Well. Last night I was in my new living space, in what we call The Tropics, due to me being now on the top floor, where, supposedly, it is Hotter than the frigid zone, down in The Arctic, aka the basement. Though it was not quite tropical, as in I had to shut the windows due to it getting chilly, it was much closer to what I'm used to in Texas, though still colder than I keep my place with A/C.

In other words, I slept great and though I went to bed feeling miserable, with a very sore throat, I woke up feeling my usual self for the first time since I've been north.

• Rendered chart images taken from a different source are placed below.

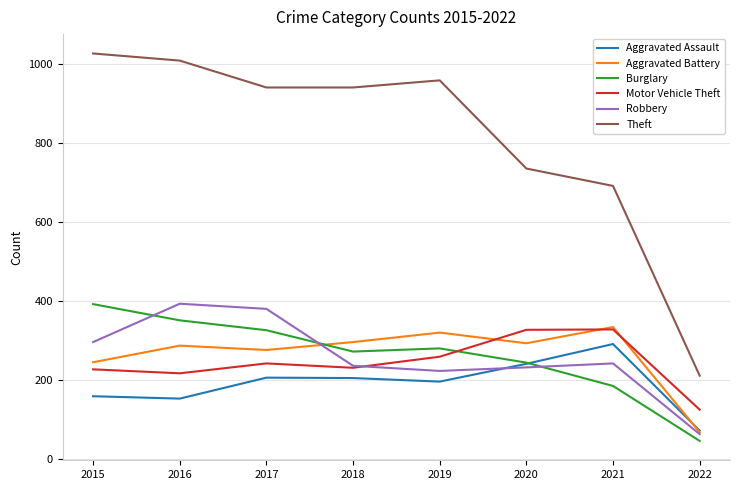

How many values in the Aggravated Battery series are below 294?

4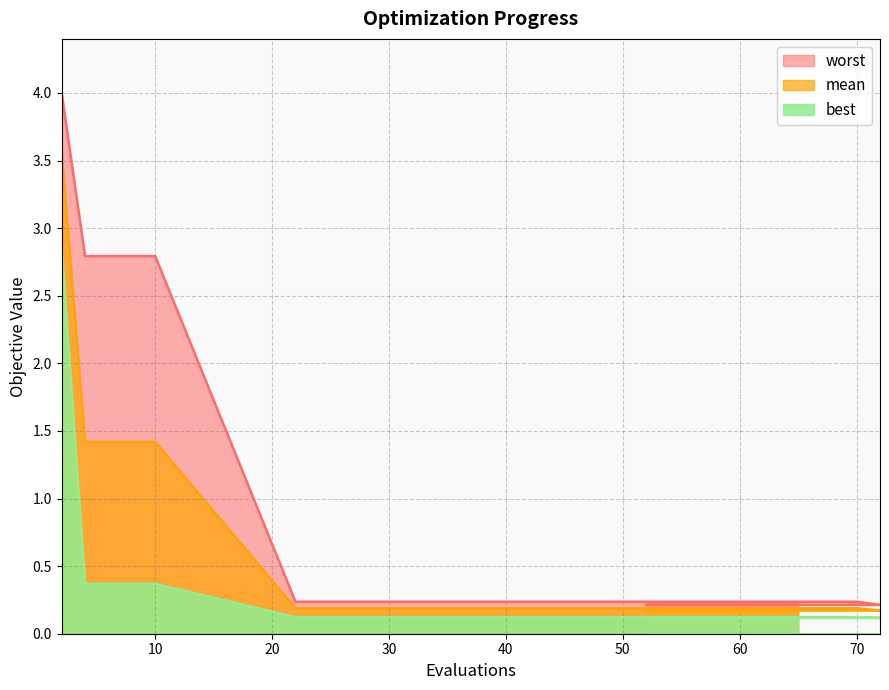

Reading left to right, extract all data points from this chart.

mean: 2=3.6	4=1.4	6=1.4	8=1.4	10=1.4	22=0.2	30=0.2	37=0.2	43=0.2	50=0.2	56=0.2	62=0.2	70=0.2	72=0.2	52=0.2	54=0.2	58=0.2	65=0.2
best: 2=2.9	4=0.4	6=0.4	8=0.4	10=0.4	22=0.1	30=0.1	37=0.1	43=0.1	50=0.1	56=0.1	62=0.1	70=0.1	72=0.1	52=0.1	54=0.1	58=0.1	65=0.1
worst: 2=4.0	4=2.8	6=2.8	8=2.8	10=2.8	22=0.2	30=0.2	37=0.2	43=0.2	50=0.2	56=0.2	62=0.2	70=0.2	72=0.2	52=0.2	54=0.2	58=0.2	65=0.2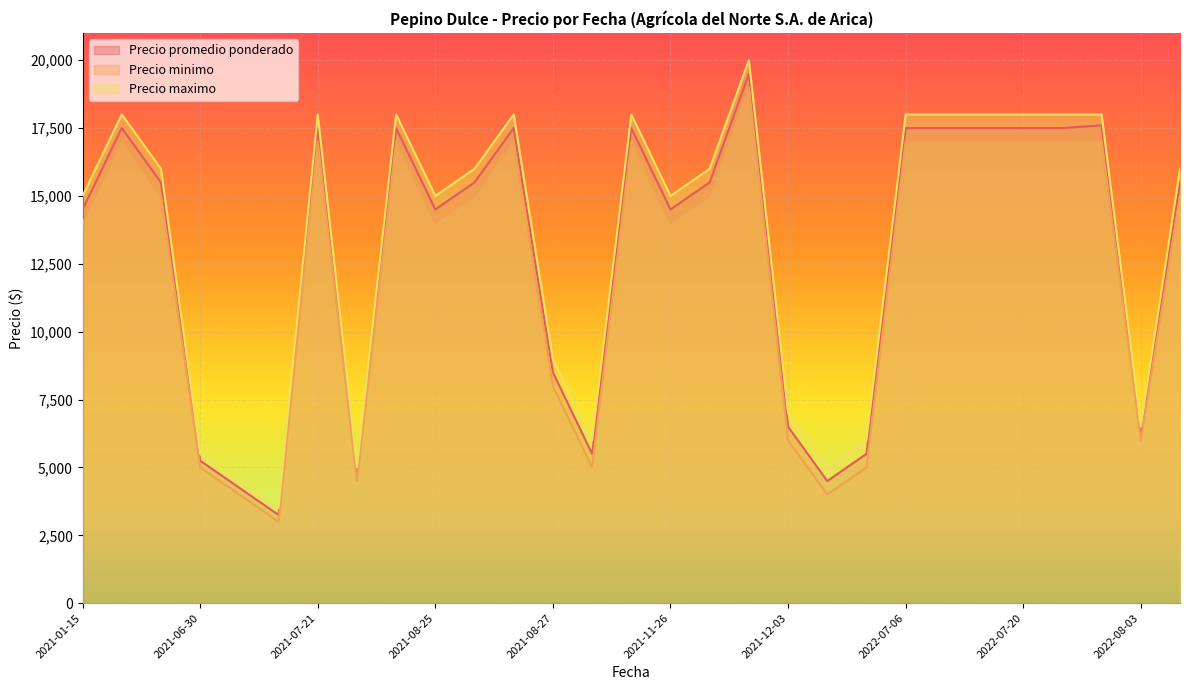

What are all the series names shown in the legend?

Precio promedio ponderado, Precio minimo, Precio maximo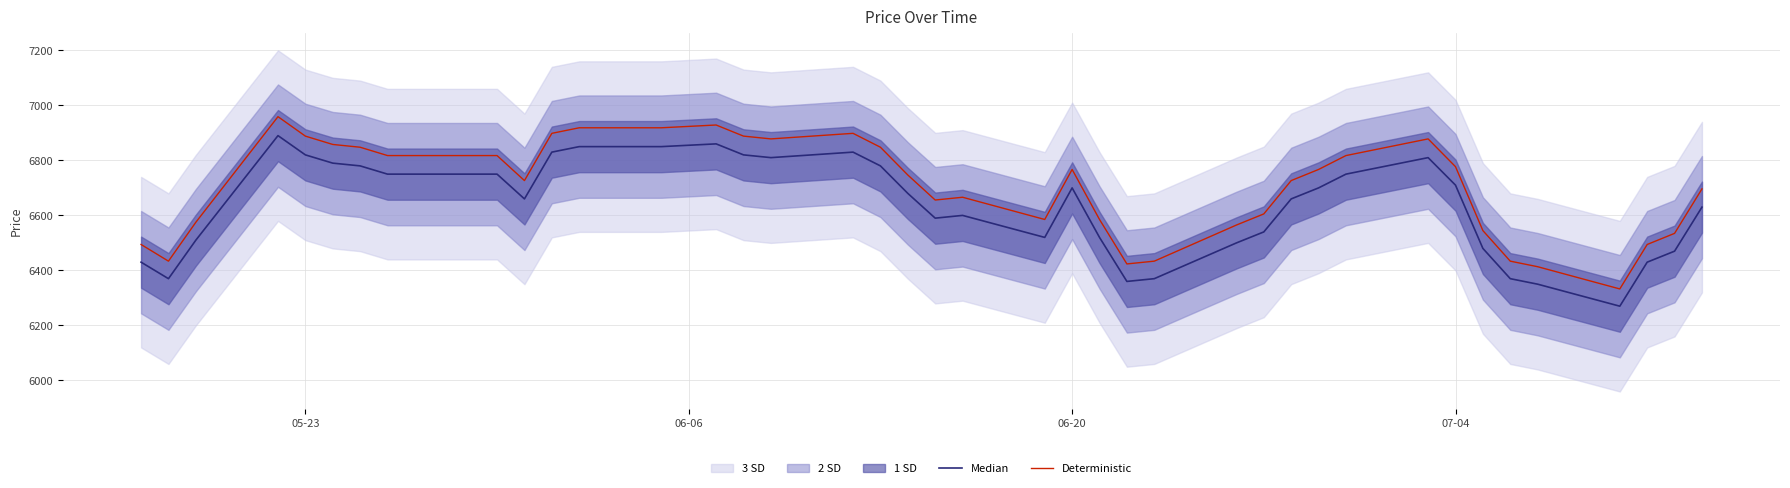

Does the chart have visible grid lines?

Yes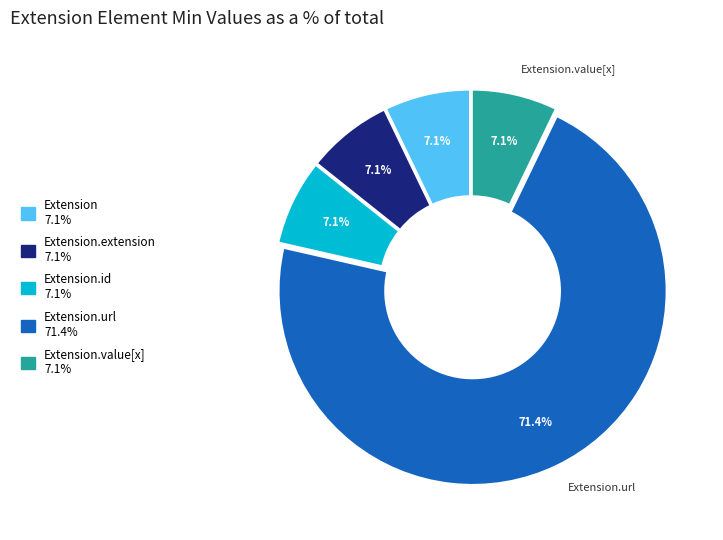

Is there a majority slice in this chart?

Yes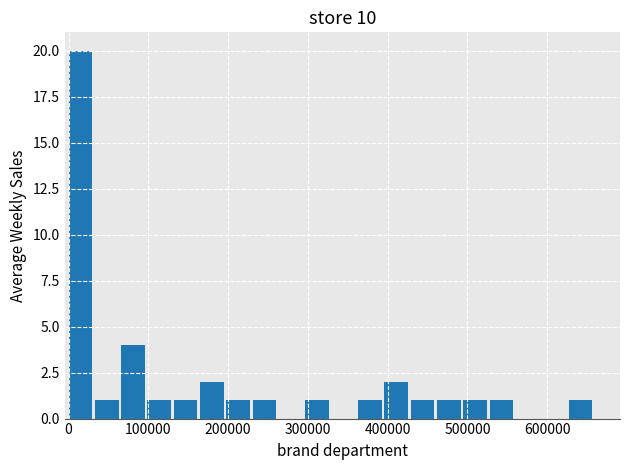

Around what value on the x-axis is the tallest bar? Give the approximate position of its centre, as read against the axis.

10000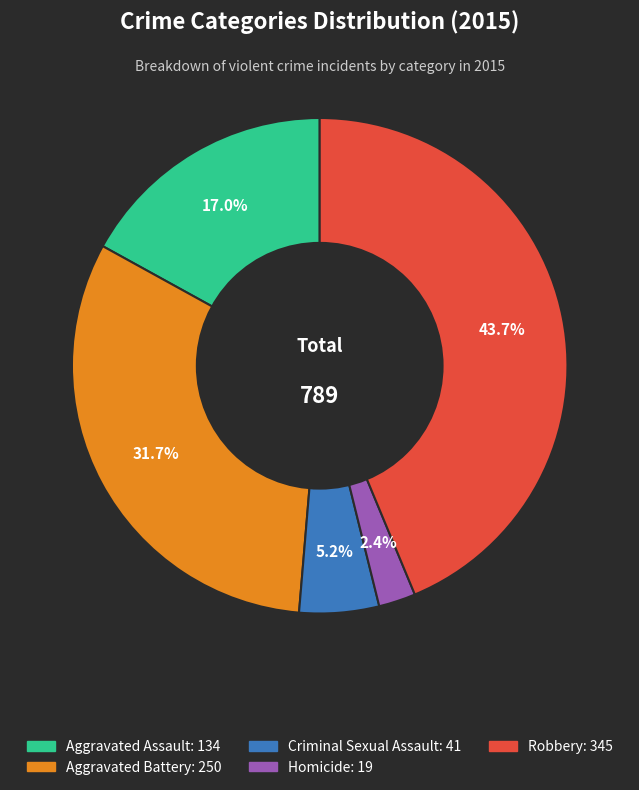

What is the ratio of the value at Homicide to the value at Criminal Sexual Assault?

0.5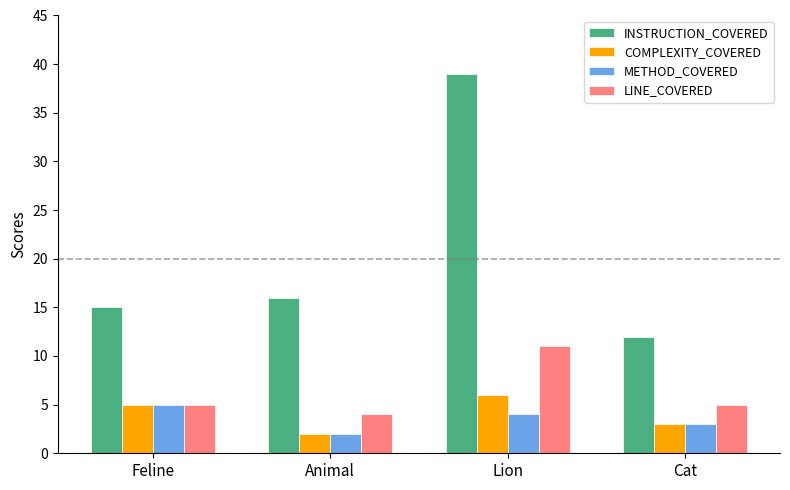

How many groups of bars are there?

4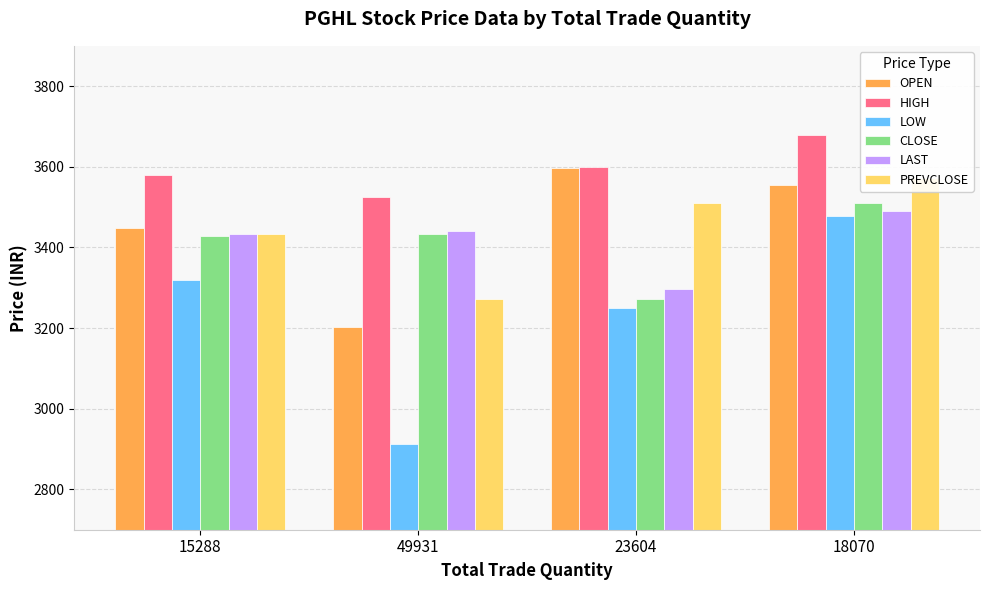

Reading left to right, list all the values displayed in this chart.

OPEN: 3448.0	3202.1	3598.0	3556.0
HIGH: 3579.0	3526.0	3598.6	3677.9
LOW: 3320.5	2913.2	3250.0	3477.0
CLOSE: 3428.5	3432.7	3272.1	3511.0
LAST: 3434.0	3440.0	3298.0	3490.0
PREVCLOSE: 3432.7	3272.1	3511.0	3572.6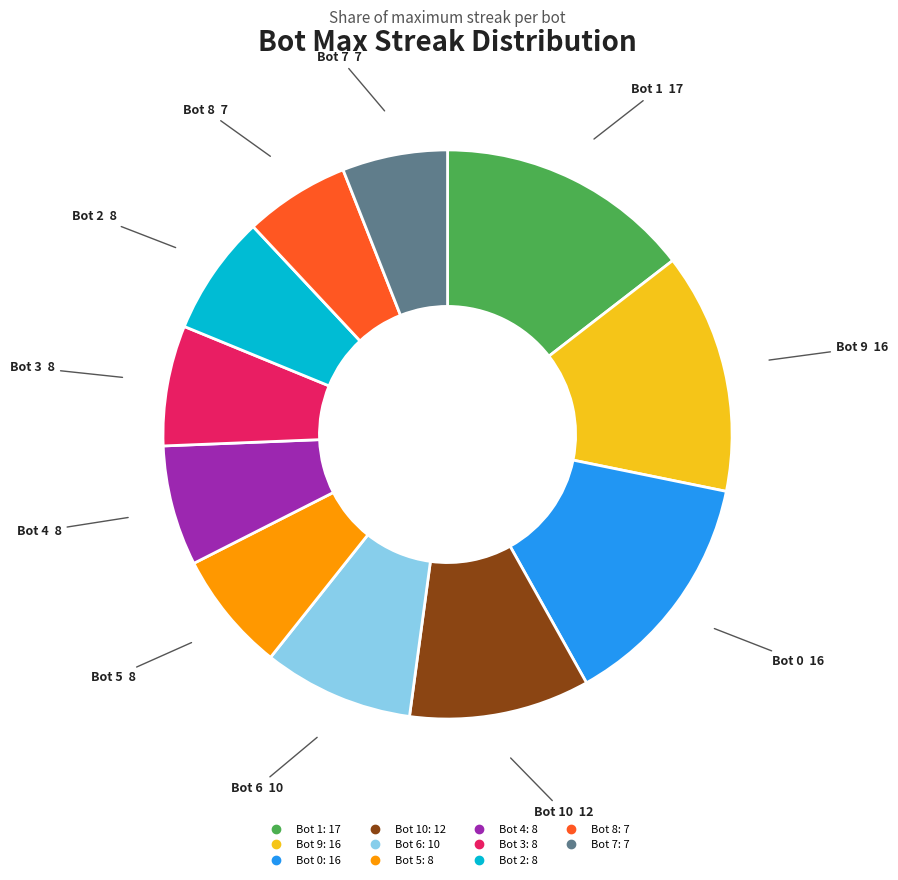

Is there any slice that represents more than half of the pie?

No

Maybe I feel better because I turned on the TV last night. I'm not familiar with the local TV lineup, so I ran through channels looking for Fox News, MSNBC, Bravo or anything familiar.

I eventually found Bravo. But the show on Bravo was that Project Runway one that I don't find very interesting, due to it being all about making a dress. That and there just is not much comedy or drama.

Then I happened upon this bizarro thing on E!, called The Girls Next Door. It's all about 82 year old elderly man, Hugh Hefner and his 3 live-in girl friends in the Playboy Mansion, I think. Maybe they live next door, and not in the mansion, hence the name of the show.

Apparently, Viagra has revived Mr. Hefner, hence the 3 girl friends. Hefner claims 80 is the new 40. Which pretty much means I've not been born yet. I'll inform my mom when they return here.

There have been 4 seasons of this show, with a 5th to start in October, God willing. I assume last night what I saw was a re-run. It was all about the girls posing for an anniversary issue of Playboy. It was a historic issue, as one of the girls said, she thought, because, as far as she knew, this was the first time the Playboy had the front view of the posers on the front cover and the back view on the back cover.

Hugh wanted the girls to pose for the second anniversary issue in a row on his giant revolving bed. The girls didn't like this. It seemed to me Mr. Hefner, in his dotage years, did not remember they'd posed on the bed before.

One of the girls talked Hefner into letting each of the girls have her own photo shoot with a theme of their choosing.

But, before we saw that we saw the revolving bed shoot. And yes, it was quite clear the girls were all buck naked. Instead of the usual blurring of the naughty bits, some sort of airbrushing thing was done that rendered the girls into Barbie dolls. The nipples were missing and there were no butt cracks.

Despite the attempt at censoring for those offended by such things, it took no imagination at all to fill in the missing pieces. I sat there thinking this was so stupid. Who are they doing the censoring for? If you chose to watch this show you know what it's about. If you are such a prude that a bare boob or butt upsets you, why are you watching this?

Where it truly troubled me is I thought a pubescent boy could happen upon this and this could be the first naked woman he's ever seen. It imprints upon his imagination. And then, one day, he sees a naked woman in person and is totally horrified to see she has these nipple things, unlike the girls he saw on Girls Next Door.

Anyway, I watched about 15 minutes of this high class entertainment and decided I was over stimulated and turned off the TV and the lights and went to sleep.